** Required action **
The expected output is the complete listing, unchanged.

** Data shown **
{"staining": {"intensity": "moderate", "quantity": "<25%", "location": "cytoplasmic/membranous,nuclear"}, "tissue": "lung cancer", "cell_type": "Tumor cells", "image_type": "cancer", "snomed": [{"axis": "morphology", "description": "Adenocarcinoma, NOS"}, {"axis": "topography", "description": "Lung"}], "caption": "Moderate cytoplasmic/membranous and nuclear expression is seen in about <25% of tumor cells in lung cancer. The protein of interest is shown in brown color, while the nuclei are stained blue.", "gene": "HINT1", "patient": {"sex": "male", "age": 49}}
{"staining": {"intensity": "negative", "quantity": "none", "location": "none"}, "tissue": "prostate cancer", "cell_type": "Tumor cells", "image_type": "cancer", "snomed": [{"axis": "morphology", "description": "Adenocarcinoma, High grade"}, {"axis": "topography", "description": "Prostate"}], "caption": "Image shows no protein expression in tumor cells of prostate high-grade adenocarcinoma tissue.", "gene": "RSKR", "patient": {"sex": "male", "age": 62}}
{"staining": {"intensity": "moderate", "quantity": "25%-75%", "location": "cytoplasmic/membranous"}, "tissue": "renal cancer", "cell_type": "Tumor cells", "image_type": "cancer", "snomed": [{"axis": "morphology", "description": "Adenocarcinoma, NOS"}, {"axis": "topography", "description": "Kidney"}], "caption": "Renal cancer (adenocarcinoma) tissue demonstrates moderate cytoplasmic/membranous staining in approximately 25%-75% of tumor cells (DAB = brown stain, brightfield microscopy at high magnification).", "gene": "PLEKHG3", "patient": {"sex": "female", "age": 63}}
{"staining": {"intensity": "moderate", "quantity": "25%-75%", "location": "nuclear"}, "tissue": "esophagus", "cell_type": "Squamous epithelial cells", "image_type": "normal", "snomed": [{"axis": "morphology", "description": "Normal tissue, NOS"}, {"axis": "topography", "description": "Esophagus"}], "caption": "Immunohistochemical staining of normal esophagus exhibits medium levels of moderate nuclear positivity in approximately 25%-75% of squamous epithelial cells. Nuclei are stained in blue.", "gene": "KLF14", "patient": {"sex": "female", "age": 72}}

** Task response **
{"staining": {"intensity": "moderate", "quantity": "<25%", "location": "cytoplasmic/membranous,nuclear"}, "tissue": "lung cancer", "cell_type": "Tumor cells", "image_type": "cancer", "snomed": [{"axis": "morphology", "description": "Adenocarcinoma, NOS"}, {"axis": "topography", "description": "Lung"}], "caption": "Moderate cytoplasmic/membranous and nuclear expression is seen in about <25% of tumor cells in lung cancer. The protein of interest is shown in brown color, while the nuclei are stained blue.", "gene": "HINT1", "patient": {"sex": "male", "age": 49}}
{"staining": {"intensity": "negative", "quantity": "none", "location": "none"}, "tissue": "prostate cancer", "cell_type": "Tumor cells", "image_type": "cancer", "snomed": [{"axis": "morphology", "description": "Adenocarcinoma, High grade"}, {"axis": "topography", "description": "Prostate"}], "caption": "Image shows no protein expression in tumor cells of prostate high-grade adenocarcinoma tissue.", "gene": "RSKR", "patient": {"sex": "male", "age": 62}}
{"staining": {"intensity": "moderate", "quantity": "25%-75%", "location": "cytoplasmic/membranous"}, "tissue": "renal cancer", "cell_type": "Tumor cells", "image_type": "cancer", "snomed": [{"axis": "morphology", "description": "Adenocarcinoma, NOS"}, {"axis": "topography", "description": "Kidney"}], "caption": "Renal cancer (adenocarcinoma) tissue demonstrates moderate cytoplasmic/membranous staining in approximately 25%-75% of tumor cells (DAB = brown stain, brightfield microscopy at high magnification).", "gene": "PLEKHG3", "patient": {"sex": "female", "age": 63}}
{"staining": {"intensity": "moderate", "quantity": "25%-75%", "location": "nuclear"}, "tissue": "esophagus", "cell_type": "Squamous epithelial cells", "image_type": "normal", "snomed": [{"axis": "morphology", "description": "Normal tissue, NOS"}, {"axis": "topography", "description": "Esophagus"}], "caption": "Immunohistochemical staining of normal esophagus exhibits medium levels of moderate nuclear positivity in approximately 25%-75% of squamous epithelial cells. Nuclei are stained in blue.", "gene": "KLF14", "patient": {"sex": "female", "age": 72}}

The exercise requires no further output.